▶ Your instructions:
Reproduce word for word, from the entries below, the line with "Speaking on the", the line with "National Book Trust, India", and every line between them, and nothing more.

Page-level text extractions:

※ ※ ※

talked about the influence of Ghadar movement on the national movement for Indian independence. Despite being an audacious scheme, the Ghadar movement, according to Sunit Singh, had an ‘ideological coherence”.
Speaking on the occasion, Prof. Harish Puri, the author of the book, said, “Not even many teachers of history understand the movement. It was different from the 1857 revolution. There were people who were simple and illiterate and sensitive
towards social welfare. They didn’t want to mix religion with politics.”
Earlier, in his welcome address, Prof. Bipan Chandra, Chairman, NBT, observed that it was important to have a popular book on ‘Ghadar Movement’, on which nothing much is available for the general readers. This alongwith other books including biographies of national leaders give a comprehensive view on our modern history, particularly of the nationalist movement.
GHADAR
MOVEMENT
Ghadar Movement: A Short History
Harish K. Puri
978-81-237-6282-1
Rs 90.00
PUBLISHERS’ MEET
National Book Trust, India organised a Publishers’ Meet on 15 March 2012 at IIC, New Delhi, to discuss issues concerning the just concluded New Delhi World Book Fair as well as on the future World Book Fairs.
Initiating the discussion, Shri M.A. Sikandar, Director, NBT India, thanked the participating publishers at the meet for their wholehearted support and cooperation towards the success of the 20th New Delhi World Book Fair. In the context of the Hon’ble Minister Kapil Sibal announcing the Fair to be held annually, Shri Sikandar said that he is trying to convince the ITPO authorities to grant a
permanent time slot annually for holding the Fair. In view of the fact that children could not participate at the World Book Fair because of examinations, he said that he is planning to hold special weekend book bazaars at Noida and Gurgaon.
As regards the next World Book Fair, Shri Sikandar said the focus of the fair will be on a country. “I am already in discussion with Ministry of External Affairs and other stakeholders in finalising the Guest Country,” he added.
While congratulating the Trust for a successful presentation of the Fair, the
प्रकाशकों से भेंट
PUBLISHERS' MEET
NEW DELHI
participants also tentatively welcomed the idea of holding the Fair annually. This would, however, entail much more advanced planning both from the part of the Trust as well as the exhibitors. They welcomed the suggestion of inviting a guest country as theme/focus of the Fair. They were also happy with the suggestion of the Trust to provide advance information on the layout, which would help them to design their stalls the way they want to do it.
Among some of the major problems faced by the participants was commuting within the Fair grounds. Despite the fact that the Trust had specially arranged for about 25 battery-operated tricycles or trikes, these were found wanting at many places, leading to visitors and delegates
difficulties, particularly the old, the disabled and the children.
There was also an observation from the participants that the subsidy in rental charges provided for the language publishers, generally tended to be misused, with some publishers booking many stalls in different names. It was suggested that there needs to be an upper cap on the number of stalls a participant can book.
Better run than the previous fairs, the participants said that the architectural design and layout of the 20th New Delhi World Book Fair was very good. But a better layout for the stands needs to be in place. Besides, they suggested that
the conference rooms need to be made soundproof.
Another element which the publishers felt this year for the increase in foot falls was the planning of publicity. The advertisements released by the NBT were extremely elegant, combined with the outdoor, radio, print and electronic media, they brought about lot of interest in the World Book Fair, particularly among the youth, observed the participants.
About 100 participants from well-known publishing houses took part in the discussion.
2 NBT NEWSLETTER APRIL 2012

※ ※ ※

▶ Result of this task:
Speaking on the occasion, Prof. Harish Puri, the author of the book, said, “Not even many teachers of history understand the movement. It was different from the 1857 revolution. There were people who were simple and illiterate and sensitive
towards social welfare. They didn’t want to mix religion with politics.”
Earlier, in his welcome address, Prof. Bipan Chandra, Chairman, NBT, observed that it was important to have a popular book on ‘Ghadar Movement’, on which nothing much is available for the general readers. This alongwith other books including biographies of national leaders give a comprehensive view on our modern history, particularly of the nationalist movement.
GHADAR
MOVEMENT
Ghadar Movement: A Short History
Harish K. Puri
978-81-237-6282-1
Rs 90.00
PUBLISHERS’ MEET
National Book Trust, India organised a Publishers’ Meet on 15 March 2012 at IIC, New Delhi, to discuss issues concerning the just concluded New Delhi World Book Fair as well as on the future World Book Fairs.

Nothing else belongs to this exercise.